Let $\Omega\subset\mathbb{R}^n$ be an open bounded set. Let $f\in C^0(\bar\Omega)$. I have to prove that $\|f\|_{\infty}=\|f\|_{L^{\infty}}$. One implication is trivial. Let's consider the other one.
$$ \|f\|_{\infty}=\min\{K>0:|f(x)|\le K\,\,\,\, \forall x \in\bar\Omega\}\\ \|f\|_{L^{\infty}}=\inf\{K>0:|f(x)|\le K\,\,\,\,\,\mathrm{a.e. }x \in\Omega\}. $$
Let $K>0$ such that $|f(x)|\le K$ for every $x\in\Omega\setminus N$, where $|N|=0$. Since $f$ is continuous we have that $|f(x)|\le K$ for every $x\in\overline{\Omega\setminus N}$ (why?).

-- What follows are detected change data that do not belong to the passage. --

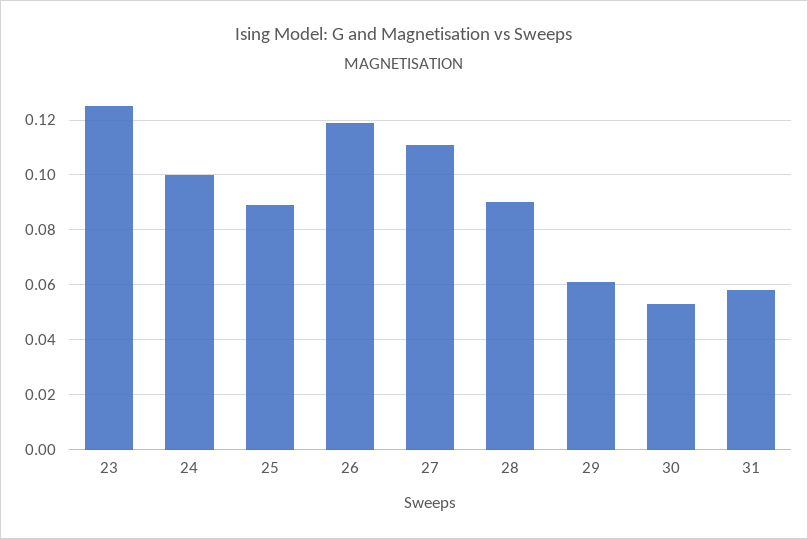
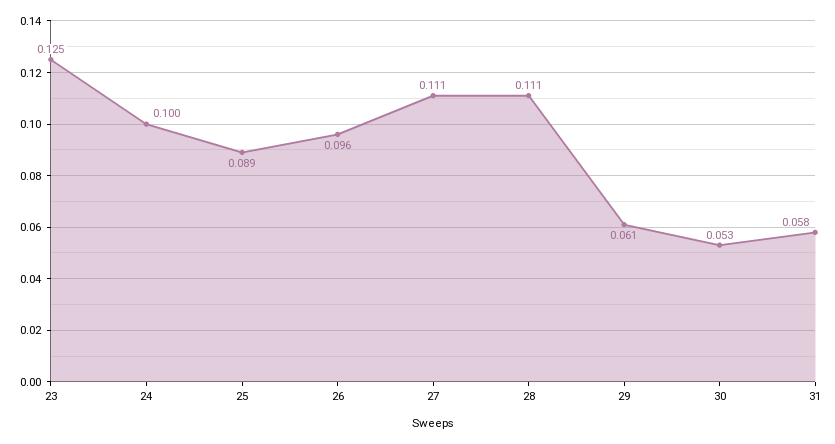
26: 0.12 -> 0.096
28: 0.09 -> 0.111

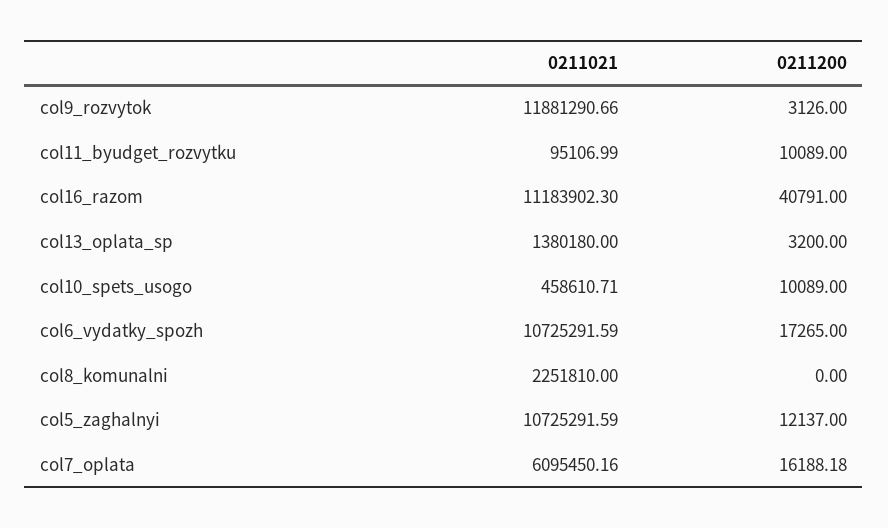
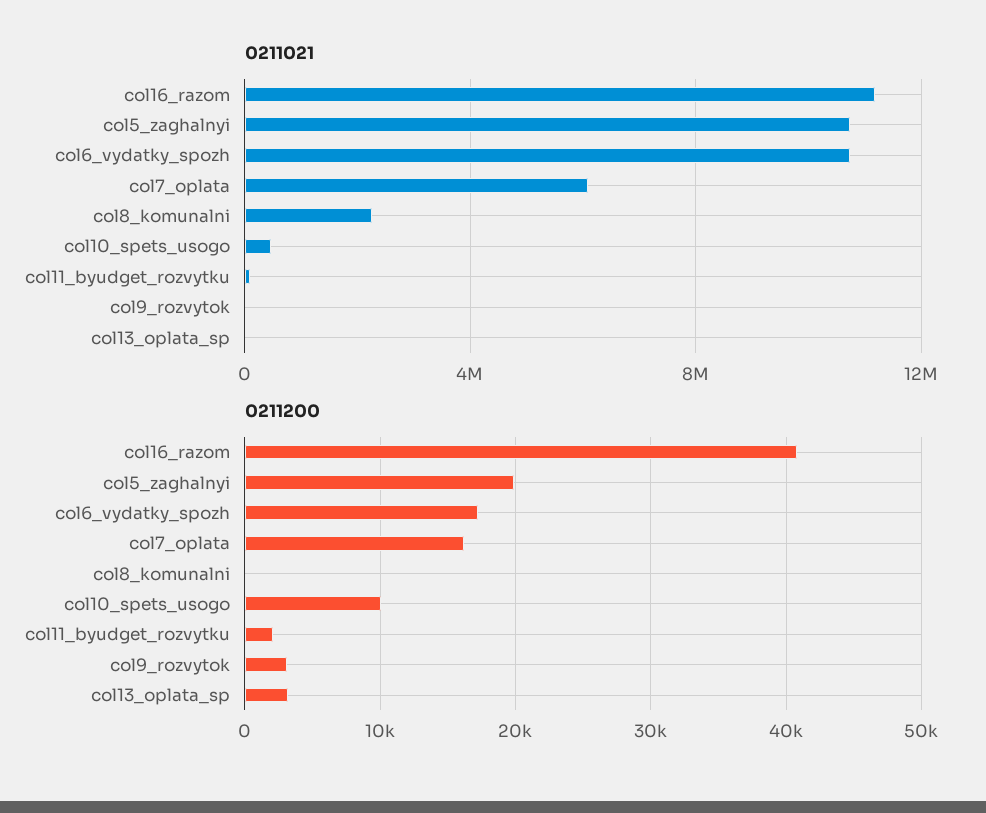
0211021, col9_rozvytok: 11881290.66 -> 0
0211200, col11_byudget_rozvytku: 10089 -> 2000
0211021, col13_oplata_sp: 1380180 -> 0
0211200, col5_zaghalnyi: 12137 -> 20000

Then, I can conclude showing that $\bar\Omega\subseteq\overline{\Omega\setminus N}$.
We use this with $g(x):=|f(x)|-K$ and $A:=\Omega\setminus N$.
To show the lemma, take $x$ in the closure of $A$ and $(x_n)_{n\geqslant 1}$ a sequence of elements of $A$ converging to $x$. Then $g(x_n)\leqslant 0$ for each $n$ and $\lim_{n\to +\infty}g(x_n)=g(x)$ by continuity of $g$.